Task requirements: Give a verbatim copy of the data, leaving the pictures out.

(Collected data)
'''
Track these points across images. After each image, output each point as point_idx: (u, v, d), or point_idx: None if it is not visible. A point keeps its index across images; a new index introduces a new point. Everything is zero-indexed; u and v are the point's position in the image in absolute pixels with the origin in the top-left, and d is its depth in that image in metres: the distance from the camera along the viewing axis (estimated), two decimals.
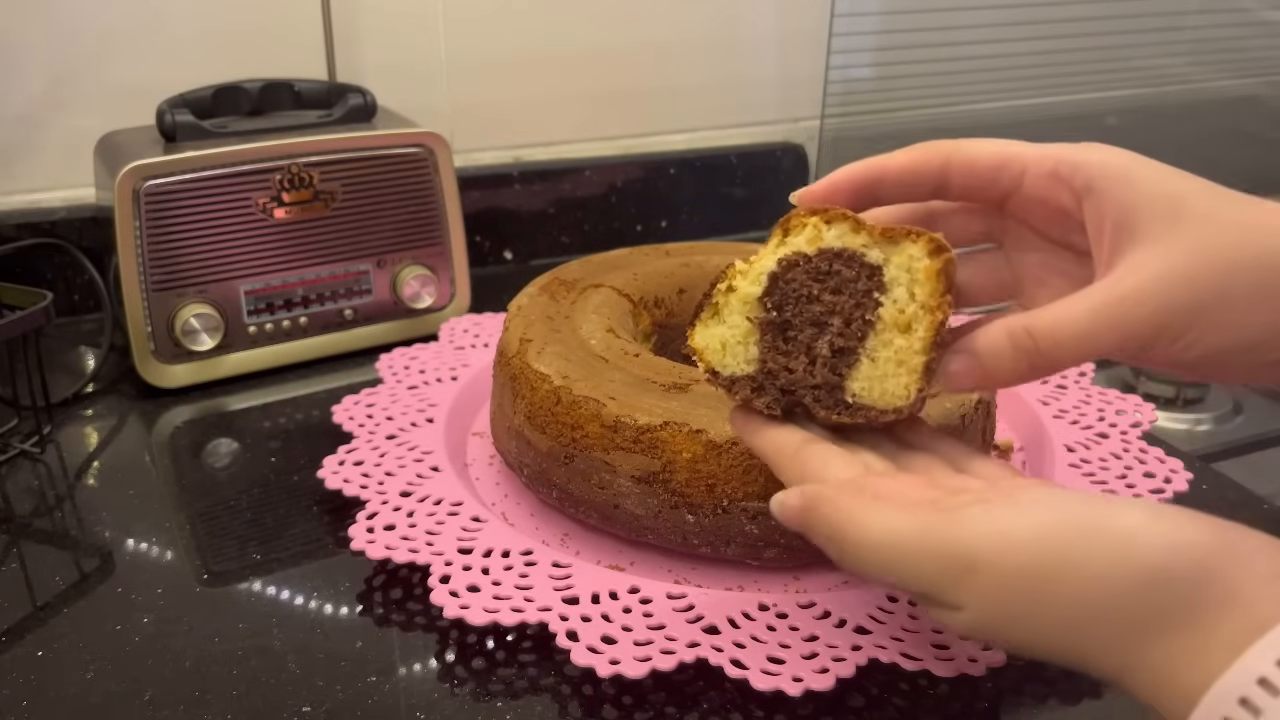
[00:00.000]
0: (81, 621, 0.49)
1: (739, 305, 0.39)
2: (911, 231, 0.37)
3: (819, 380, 0.38)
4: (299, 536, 0.56)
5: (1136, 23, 1.24)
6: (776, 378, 0.39)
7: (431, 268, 0.79)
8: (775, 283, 0.39)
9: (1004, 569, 0.31)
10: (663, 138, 1.03)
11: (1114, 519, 0.30)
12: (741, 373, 0.40)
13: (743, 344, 0.40)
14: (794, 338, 0.39)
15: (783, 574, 0.51)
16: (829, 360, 0.38)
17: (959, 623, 0.32)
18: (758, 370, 0.39)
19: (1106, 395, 0.65)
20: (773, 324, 0.39)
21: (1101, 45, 1.23)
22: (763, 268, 0.39)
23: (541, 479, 0.54)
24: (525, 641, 0.47)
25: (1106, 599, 0.29)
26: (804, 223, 0.38)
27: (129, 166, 0.67)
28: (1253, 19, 1.33)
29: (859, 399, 0.38)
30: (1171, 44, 1.29)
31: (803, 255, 0.38)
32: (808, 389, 0.39)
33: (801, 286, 0.38)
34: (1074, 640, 0.31)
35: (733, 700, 0.44)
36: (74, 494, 0.61)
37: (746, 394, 0.40)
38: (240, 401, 0.71)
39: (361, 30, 0.89)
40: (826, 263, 0.38)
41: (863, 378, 0.38)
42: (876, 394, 0.38)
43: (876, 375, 0.38)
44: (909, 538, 0.33)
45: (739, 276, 0.39)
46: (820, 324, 0.38)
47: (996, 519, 0.31)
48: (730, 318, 0.40)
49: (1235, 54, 1.33)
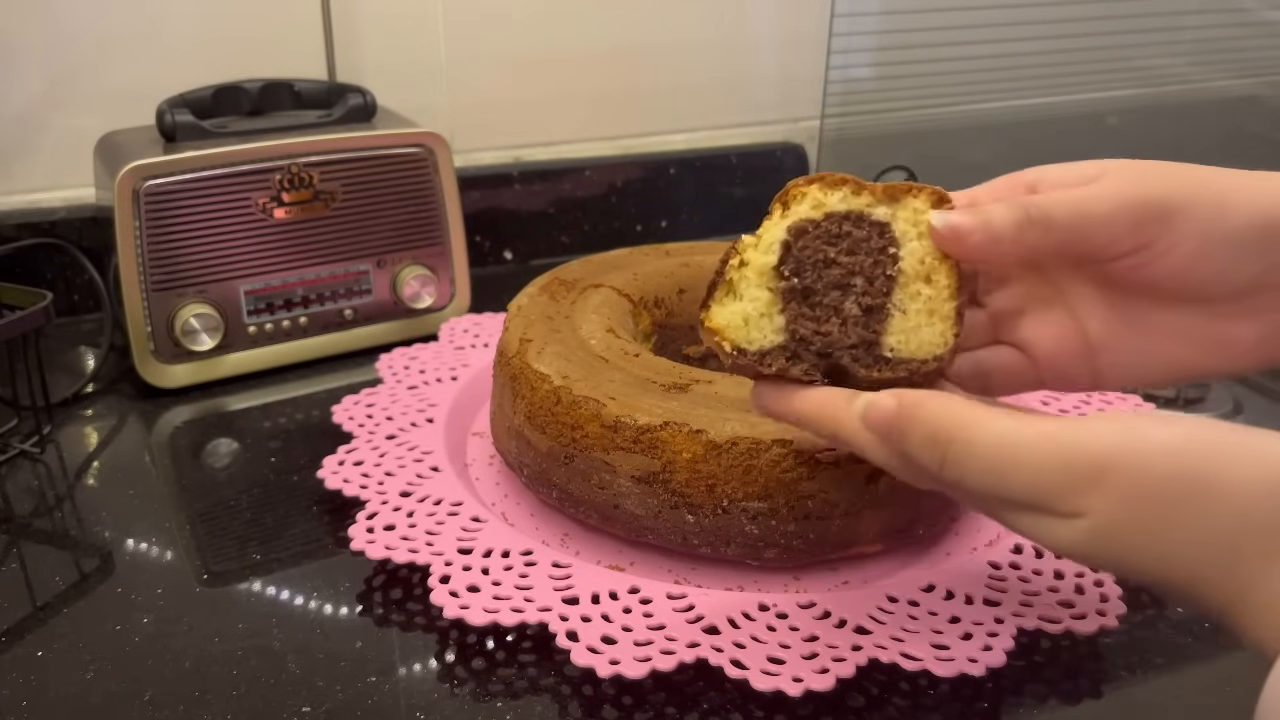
'''
Written solution:
Track these points across images. After each image, output each point as point_idx: (u, v, d), or point_idx: None if it is not visible. A point keeps its index across images; a new index introduces a new point. Everything is zero-indexed; u and v are the point's position in the image in absolute pixels with the origin in the top-left, and d is its depth in that image in metres: the distance from the camera along the viewing axis (estimated), two decimals.
[00:00.000]
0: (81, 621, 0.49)
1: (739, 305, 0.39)
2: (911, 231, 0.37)
3: (819, 380, 0.38)
4: (299, 536, 0.56)
5: (1136, 23, 1.24)
6: (776, 378, 0.39)
7: (431, 268, 0.79)
8: (775, 283, 0.39)
9: (1004, 569, 0.31)
10: (663, 138, 1.03)
11: (1114, 519, 0.30)
12: (741, 373, 0.40)
13: (743, 344, 0.40)
14: (794, 338, 0.39)
15: (783, 574, 0.51)
16: (829, 360, 0.38)
17: (959, 623, 0.32)
18: (758, 370, 0.39)
19: (1106, 395, 0.65)
20: (773, 324, 0.39)
21: (1101, 45, 1.23)
22: (763, 268, 0.39)
23: (541, 479, 0.54)
24: (525, 641, 0.47)
25: (1106, 599, 0.29)
26: (804, 223, 0.38)
27: (129, 166, 0.67)
28: (1253, 19, 1.33)
29: (859, 399, 0.38)
30: (1171, 44, 1.29)
31: (803, 255, 0.38)
32: (808, 389, 0.39)
33: (801, 286, 0.38)
34: (1074, 640, 0.31)
35: (733, 700, 0.44)
36: (74, 494, 0.61)
37: (746, 394, 0.40)
38: (240, 401, 0.71)
39: (361, 30, 0.89)
40: (826, 263, 0.38)
41: (863, 378, 0.38)
42: (876, 394, 0.38)
43: (876, 375, 0.38)
44: (909, 538, 0.33)
45: (739, 276, 0.39)
46: (820, 324, 0.38)
47: (996, 519, 0.31)
48: (730, 318, 0.40)
49: (1235, 54, 1.33)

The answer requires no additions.